## Task directions
Go through the records below and count every line containing "front". Reply with the count alone.

START Provided data

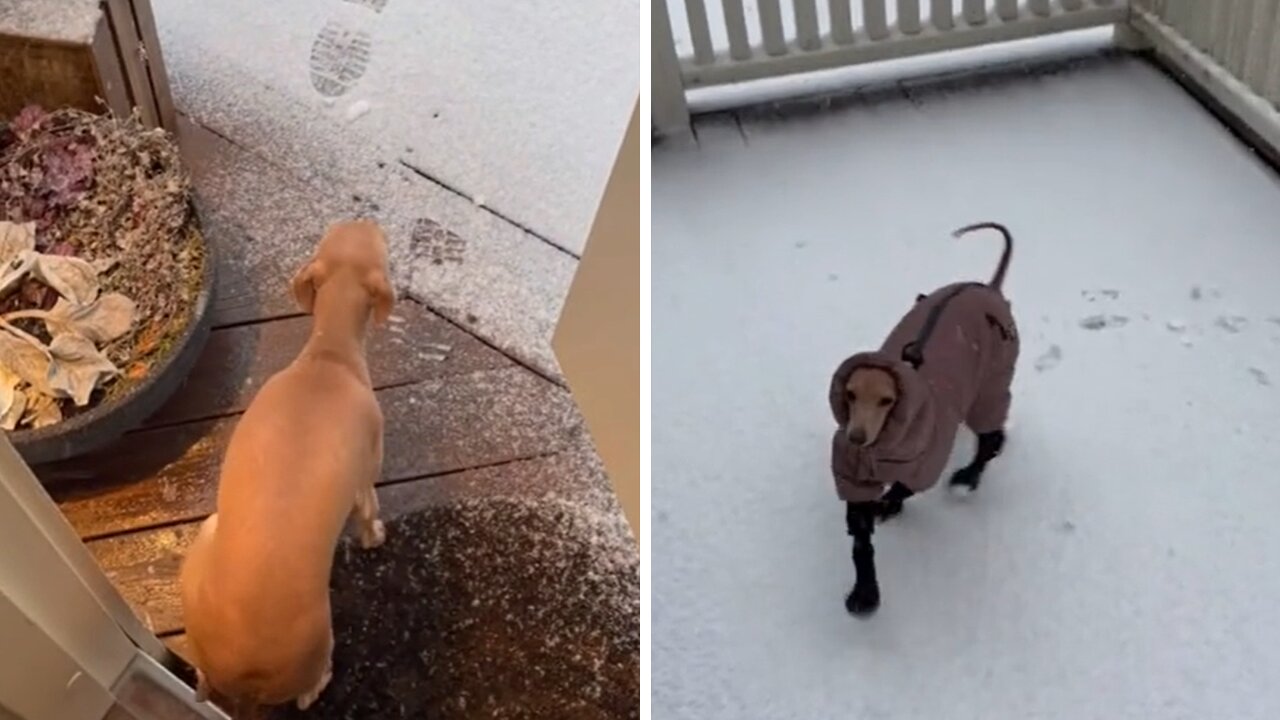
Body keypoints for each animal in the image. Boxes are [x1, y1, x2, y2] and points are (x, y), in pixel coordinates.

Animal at [177, 219, 391, 712]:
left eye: (338, 230)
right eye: (381, 244)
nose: (368, 218)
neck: (328, 358)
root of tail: (245, 669)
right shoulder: (366, 475)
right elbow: (368, 514)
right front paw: (375, 536)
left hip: (205, 541)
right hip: (319, 642)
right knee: (309, 694)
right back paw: (323, 679)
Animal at [829, 221, 1018, 614]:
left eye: (887, 400)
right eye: (850, 395)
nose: (856, 438)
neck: (881, 449)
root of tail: (988, 287)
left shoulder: (928, 457)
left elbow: (906, 487)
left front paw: (891, 503)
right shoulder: (852, 475)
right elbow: (860, 538)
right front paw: (865, 592)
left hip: (992, 382)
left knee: (992, 439)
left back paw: (968, 477)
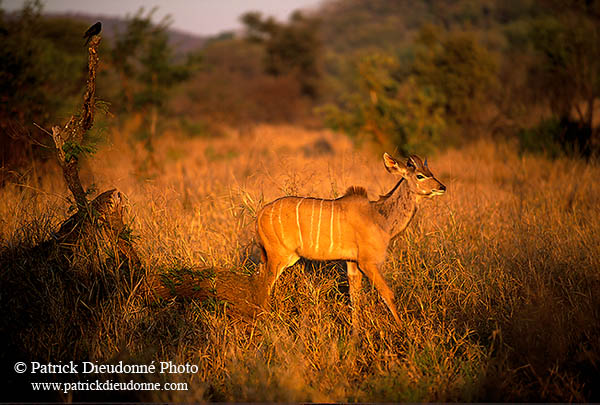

END Provided data

## Solved problem
3